** Opening Excerpted records block **

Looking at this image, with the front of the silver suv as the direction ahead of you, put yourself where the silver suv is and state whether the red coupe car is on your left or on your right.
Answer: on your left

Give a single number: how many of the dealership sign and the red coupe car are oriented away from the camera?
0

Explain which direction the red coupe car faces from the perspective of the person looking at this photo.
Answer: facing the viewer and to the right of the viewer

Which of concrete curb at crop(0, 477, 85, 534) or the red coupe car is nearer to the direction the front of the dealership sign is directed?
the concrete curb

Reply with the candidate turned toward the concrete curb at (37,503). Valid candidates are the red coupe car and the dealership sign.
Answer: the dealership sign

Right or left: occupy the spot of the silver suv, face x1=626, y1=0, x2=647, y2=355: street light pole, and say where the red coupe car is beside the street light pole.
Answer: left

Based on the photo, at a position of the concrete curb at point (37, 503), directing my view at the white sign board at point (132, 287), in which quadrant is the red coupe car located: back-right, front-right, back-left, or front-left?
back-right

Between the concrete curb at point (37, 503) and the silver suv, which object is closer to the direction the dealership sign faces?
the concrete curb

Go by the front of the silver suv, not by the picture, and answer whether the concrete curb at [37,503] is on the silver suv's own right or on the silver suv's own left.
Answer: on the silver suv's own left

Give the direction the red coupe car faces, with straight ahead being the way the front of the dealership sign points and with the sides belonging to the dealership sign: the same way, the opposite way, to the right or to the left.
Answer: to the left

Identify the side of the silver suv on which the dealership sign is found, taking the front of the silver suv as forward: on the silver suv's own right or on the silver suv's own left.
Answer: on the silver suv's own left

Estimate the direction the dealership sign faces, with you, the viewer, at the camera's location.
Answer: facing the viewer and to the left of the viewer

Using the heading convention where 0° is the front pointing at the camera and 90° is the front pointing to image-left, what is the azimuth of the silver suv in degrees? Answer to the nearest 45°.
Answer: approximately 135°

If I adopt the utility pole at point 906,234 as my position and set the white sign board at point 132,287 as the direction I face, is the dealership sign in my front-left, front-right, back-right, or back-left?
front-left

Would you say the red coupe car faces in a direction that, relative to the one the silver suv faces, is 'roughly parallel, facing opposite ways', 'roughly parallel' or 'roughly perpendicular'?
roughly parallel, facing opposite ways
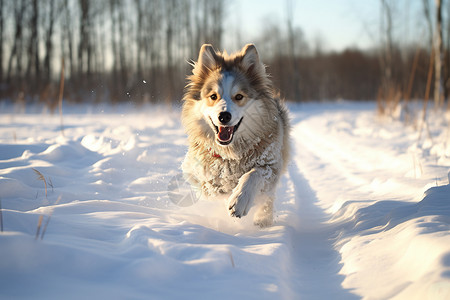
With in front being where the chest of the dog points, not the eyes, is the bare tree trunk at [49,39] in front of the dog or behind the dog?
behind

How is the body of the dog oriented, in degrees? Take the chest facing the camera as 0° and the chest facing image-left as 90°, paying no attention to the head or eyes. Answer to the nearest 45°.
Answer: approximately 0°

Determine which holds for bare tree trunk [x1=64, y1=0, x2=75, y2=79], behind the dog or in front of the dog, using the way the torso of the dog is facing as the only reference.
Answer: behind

** Closing Excerpted records block **
** Opening Excerpted records block **

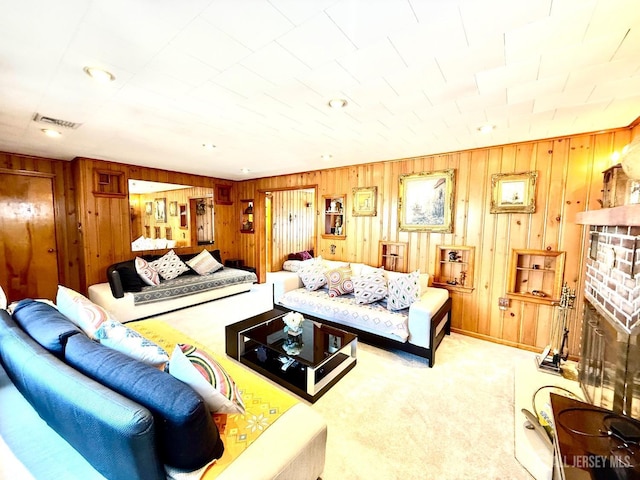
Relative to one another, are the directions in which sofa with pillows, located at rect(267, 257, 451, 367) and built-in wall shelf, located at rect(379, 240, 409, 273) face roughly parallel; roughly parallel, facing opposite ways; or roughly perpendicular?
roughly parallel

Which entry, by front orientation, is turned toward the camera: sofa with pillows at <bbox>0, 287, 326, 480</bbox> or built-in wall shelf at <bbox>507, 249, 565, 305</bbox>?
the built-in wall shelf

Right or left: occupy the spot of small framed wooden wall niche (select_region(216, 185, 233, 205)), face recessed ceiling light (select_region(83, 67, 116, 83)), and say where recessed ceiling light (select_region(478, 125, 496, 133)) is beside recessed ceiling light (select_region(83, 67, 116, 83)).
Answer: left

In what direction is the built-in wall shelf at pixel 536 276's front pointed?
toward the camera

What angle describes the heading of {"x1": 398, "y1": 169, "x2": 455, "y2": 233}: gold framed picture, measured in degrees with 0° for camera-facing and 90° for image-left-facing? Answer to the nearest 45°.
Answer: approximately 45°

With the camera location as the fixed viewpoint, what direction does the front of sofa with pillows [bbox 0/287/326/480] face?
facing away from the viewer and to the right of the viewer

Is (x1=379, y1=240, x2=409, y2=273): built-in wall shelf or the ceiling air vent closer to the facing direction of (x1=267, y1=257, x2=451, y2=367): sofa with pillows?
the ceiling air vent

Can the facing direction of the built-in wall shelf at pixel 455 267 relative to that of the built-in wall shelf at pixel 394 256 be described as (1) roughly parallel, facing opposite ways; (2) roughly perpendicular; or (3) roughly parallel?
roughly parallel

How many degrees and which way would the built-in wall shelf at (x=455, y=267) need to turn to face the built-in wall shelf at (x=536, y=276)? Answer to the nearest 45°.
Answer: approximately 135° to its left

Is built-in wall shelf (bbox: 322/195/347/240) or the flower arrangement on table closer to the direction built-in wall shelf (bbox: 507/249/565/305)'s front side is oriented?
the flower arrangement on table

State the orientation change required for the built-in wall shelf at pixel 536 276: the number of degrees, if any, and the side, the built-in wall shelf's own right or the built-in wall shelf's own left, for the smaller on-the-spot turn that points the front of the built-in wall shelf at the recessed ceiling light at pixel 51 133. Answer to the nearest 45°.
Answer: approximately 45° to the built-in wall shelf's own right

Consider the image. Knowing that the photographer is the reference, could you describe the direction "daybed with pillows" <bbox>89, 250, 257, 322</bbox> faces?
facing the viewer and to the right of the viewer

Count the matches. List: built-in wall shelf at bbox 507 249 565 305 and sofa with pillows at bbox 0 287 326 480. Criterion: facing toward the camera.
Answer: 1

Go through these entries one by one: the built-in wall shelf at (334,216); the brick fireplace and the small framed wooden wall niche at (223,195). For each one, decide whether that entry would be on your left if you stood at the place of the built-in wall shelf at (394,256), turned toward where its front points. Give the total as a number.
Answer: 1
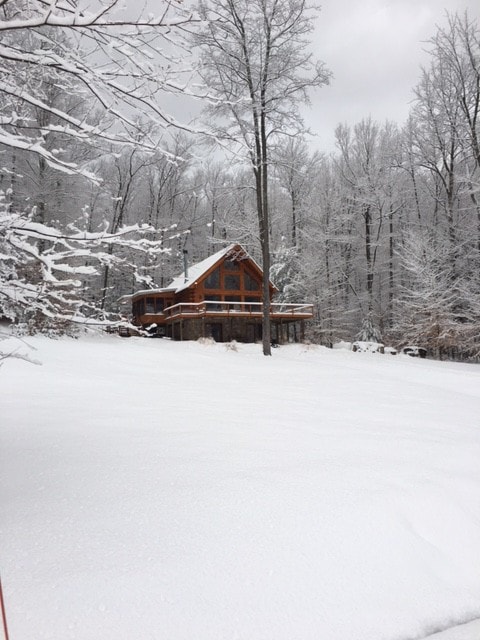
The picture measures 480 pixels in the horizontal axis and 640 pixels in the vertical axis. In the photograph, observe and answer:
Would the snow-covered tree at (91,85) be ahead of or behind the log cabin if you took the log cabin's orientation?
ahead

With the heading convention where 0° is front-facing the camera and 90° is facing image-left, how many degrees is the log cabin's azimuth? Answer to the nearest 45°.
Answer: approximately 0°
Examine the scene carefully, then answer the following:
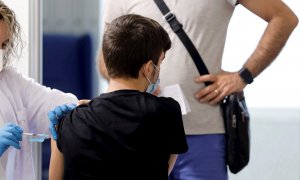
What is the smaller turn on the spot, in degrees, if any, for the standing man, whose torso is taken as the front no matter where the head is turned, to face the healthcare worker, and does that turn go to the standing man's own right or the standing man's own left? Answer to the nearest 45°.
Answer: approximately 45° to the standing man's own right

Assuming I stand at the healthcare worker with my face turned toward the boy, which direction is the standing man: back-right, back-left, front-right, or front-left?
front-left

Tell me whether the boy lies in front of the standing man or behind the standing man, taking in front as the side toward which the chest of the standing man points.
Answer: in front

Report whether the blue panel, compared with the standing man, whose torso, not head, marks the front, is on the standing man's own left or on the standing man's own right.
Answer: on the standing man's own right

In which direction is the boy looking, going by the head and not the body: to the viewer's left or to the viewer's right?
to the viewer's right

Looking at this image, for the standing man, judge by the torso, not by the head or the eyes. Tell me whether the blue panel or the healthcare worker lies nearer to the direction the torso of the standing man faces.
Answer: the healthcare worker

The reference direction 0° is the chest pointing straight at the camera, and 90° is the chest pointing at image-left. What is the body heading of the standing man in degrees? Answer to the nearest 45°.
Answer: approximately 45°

** Closing Excerpted records block **

Print the listing lines above again without any change, the stretch from the line containing "Determine which holds" through the line containing "Answer: behind", with both of those lines included.

▶ [Output of the task]:
Determine which holds for bare tree trunk [x1=64, y1=0, x2=75, y2=79], behind the dog or in front of the dog, using the way the torso of the dog is facing as the only reference.
Answer: behind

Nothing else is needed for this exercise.